=== What the task asks ===
Update the text of the listing below by replacing "Niners" with "49ers" wherever it occurs, keeping everything else the same. Leave the pictures out of your answer.
[Data shown — start]
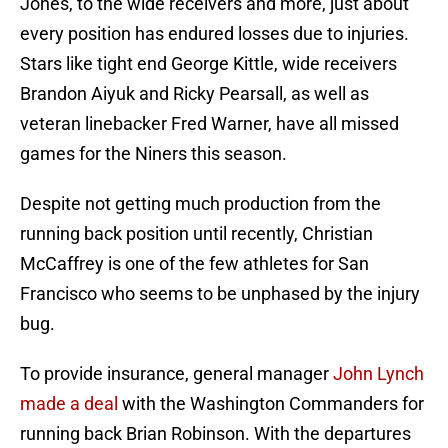
Jones, to the wide receivers and more, just about
every position has endured losses due to injuries.
Stars like tight end George Kittle, wide receivers
Brandon Aiyuk and Ricky Pearsall, as well as
veteran linebacker Fred Warner, have all missed
games for the Niners this season.
Despite not getting much production from the
running back position until recently, Christian
McCaffrey is one of the few athletes for San
Francisco who seems to be unphased by the injury
bug.
To provide insurance, general manager
John Lynch
made a deal
with the Washington Commanders for
running back Brian Robinson. With the departures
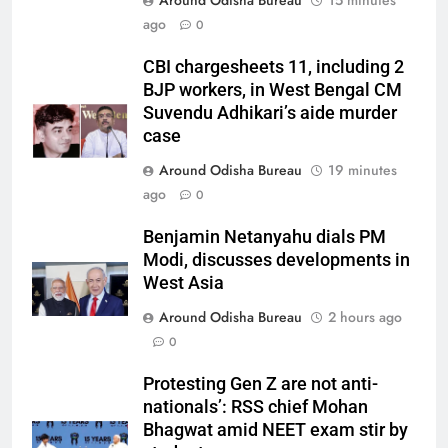
Around Odisha Bureau
15 minutes
ago
0
CBI chargesheets 11, including 2
BJP workers, in West Bengal CM
Suvendu Adhikari’s aide murder
case
Around Odisha Bureau
19 minutes
ago
0
Benjamin Netanyahu dials PM
Modi, discusses developments in
West Asia
Around Odisha Bureau
2 hours ago
0
Protesting Gen Z are not anti-
nationals’: RSS chief Mohan
Bhagwat amid NEET exam stir by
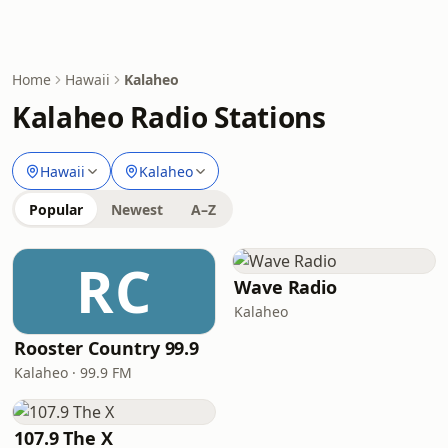
Home
Hawaii
Kalaheo
Kalaheo Radio Stations
Hawaii
Kalaheo
Popular
Newest
A–Z
RC
Wave Radio
Kalaheo
Rooster Country 99.9
Kalaheo · 99.9 FM
107.9 The X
[Data shown — finish]
=== Problem solution ===
Jones, to the wide receivers and more, just about
every position has endured losses due to injuries.
Stars like tight end George Kittle, wide receivers
Brandon Aiyuk and Ricky Pearsall, as well as
veteran linebacker Fred Warner, have all missed
games for the 49ers this season.
Despite not getting much production from the
running back position until recently, Christian
McCaffrey is one of the few athletes for San
Francisco who seems to be unphased by the injury
bug.
To provide insurance, general manager
John Lynch
made a deal
with the Washington Commanders for
running back Brian Robinson. With the departures
Around Odisha Bureau
15 minutes
ago
0
CBI chargesheets 11, including 2
BJP workers, in West Bengal CM
Suvendu Adhikari’s aide murder
case
Around Odisha Bureau
19 minutes
ago
0
Benjamin Netanyahu dials PM
Modi, discusses developments in
West Asia
Around Odisha Bureau
2 hours ago
0
Protesting Gen Z are not anti-
nationals’: RSS chief Mohan
Bhagwat amid NEET exam stir by
Home
Hawaii
Kalaheo
Kalaheo Radio Stations
Hawaii
Kalaheo
Popular
Newest
A–Z
RC
Wave Radio
Kalaheo
Rooster Country 99.9
Kalaheo · 99.9 FM
107.9 The X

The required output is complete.